Place me on a Shelf


Update time!!!
First, the exciting news – at least for me: I have finished the first draft of my book. That's right! I wrote a book. I am still, with the help of some very intellectual friends and family members, in the process of editing; but the actual book is done! That was definitely one thing on my “bucket list.” My bucket list, by the way, never got all that long. Because every thing happened so fast:
9-days-ago, I was trying to walk.
8-days-ago, I was trying speak.
6-days-ago, I was chasing girls and trying to fit in.
5-days-ago, I was trying to be a grown-up (actually, that's still very much ongoing).
3-days-ago, I found out that I was going to be a Father (by far the scariest and most exciting thing has that ever happened to me).
2-days-ago, they said I was sick.
Then – only yesterday, I think it was – they told me I was dying.

Until yesterday, I was still just trying to carry my bucket of responsibilities and did not have time to make a list. So, I did the next best thing I could think of; post-it-notes. And as it turns out, one of the very first of the post-it-notes (the bright green one) said, “write a Book.” Boom! Done! Yep, I did that one!
The next post-it-note (the purple one), said something about, “fixing a hole in bucket?” or “fill this whole bucket?” I am not really sure. By the time I wrote it, I was on a lot of terrible medications and also had already lost the use of my writing hand; and the note was not very legible. Live and learn... Damn, I forgot.

Well, meanwhile, back at the update (it's usually supposed to say ranch there – good stuff right there. You can use it after I buy the ranch, which is supposed to be a farm. I suck at idioms, but I'll get over it).
So, the tumor is growing, my brain is swelling and we are again, trying to find the treatment of promise.
I honestly am not sure what I want to say here, or what I should tell you? What do I want to tell you? I am not really sure what I am going to tell myself? I guess the good news is that I still have two – count'em – two different types of chemotherapy. That is, if this newest, latest and greatest one fails me. I would tell you the name of this very up-to-the-minute flavor of poison, but I don't know what it is, nor do I care to learn it!

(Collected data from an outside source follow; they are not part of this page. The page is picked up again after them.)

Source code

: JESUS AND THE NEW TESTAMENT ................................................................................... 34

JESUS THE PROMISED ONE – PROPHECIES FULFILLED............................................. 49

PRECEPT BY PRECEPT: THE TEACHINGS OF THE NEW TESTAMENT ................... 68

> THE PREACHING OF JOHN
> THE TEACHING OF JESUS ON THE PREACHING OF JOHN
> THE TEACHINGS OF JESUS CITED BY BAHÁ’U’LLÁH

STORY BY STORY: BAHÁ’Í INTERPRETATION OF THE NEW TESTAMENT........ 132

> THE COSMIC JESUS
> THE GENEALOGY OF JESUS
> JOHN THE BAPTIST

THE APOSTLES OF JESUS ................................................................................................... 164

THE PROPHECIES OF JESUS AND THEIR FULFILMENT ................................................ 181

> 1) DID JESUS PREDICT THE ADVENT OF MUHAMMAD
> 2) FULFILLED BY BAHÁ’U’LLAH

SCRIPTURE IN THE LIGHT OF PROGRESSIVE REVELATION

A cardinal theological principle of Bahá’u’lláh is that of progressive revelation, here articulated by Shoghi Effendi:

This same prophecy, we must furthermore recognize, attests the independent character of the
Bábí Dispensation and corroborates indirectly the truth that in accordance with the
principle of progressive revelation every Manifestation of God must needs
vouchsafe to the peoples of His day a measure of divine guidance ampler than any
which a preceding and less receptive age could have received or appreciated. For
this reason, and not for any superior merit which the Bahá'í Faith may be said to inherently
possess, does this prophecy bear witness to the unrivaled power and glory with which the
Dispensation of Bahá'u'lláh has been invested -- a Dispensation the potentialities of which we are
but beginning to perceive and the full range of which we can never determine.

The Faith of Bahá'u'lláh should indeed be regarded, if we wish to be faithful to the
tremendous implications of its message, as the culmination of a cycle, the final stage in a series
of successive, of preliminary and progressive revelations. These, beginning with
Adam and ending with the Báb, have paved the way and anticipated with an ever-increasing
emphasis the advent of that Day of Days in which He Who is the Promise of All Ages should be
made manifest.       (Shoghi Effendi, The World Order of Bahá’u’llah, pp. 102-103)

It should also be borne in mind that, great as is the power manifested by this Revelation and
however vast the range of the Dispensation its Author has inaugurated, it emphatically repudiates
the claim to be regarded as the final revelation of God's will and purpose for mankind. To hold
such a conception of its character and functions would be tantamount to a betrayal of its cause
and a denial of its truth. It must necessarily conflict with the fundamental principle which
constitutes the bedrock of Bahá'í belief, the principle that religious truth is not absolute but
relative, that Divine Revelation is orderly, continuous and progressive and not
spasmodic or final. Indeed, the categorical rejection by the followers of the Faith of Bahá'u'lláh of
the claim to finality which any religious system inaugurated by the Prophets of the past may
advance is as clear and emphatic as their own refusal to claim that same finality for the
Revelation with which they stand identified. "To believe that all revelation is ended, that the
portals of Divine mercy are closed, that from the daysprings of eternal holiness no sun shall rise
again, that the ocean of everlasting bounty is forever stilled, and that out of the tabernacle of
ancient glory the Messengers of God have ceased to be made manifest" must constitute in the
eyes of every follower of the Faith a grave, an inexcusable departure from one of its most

I hate leaving anything off on such a low-note, but I have not received any positive medical news in months; my body is losing more functions every day, my mind is slipping into some hazy world of confusion and hell, and my voice and communication abilities are going. This is probably (hopefully) not the news that anyone was anticipating. Nevertheless, it is the only news I have available for you – so, take it or leave it.

I did, however, write a book. And it does have a happy ending.
So, regardless of my longevity, I can always be put me on a shelf in ash and soul – or, if you are not going to buy the book, you can just put a post-it-note where the book should go.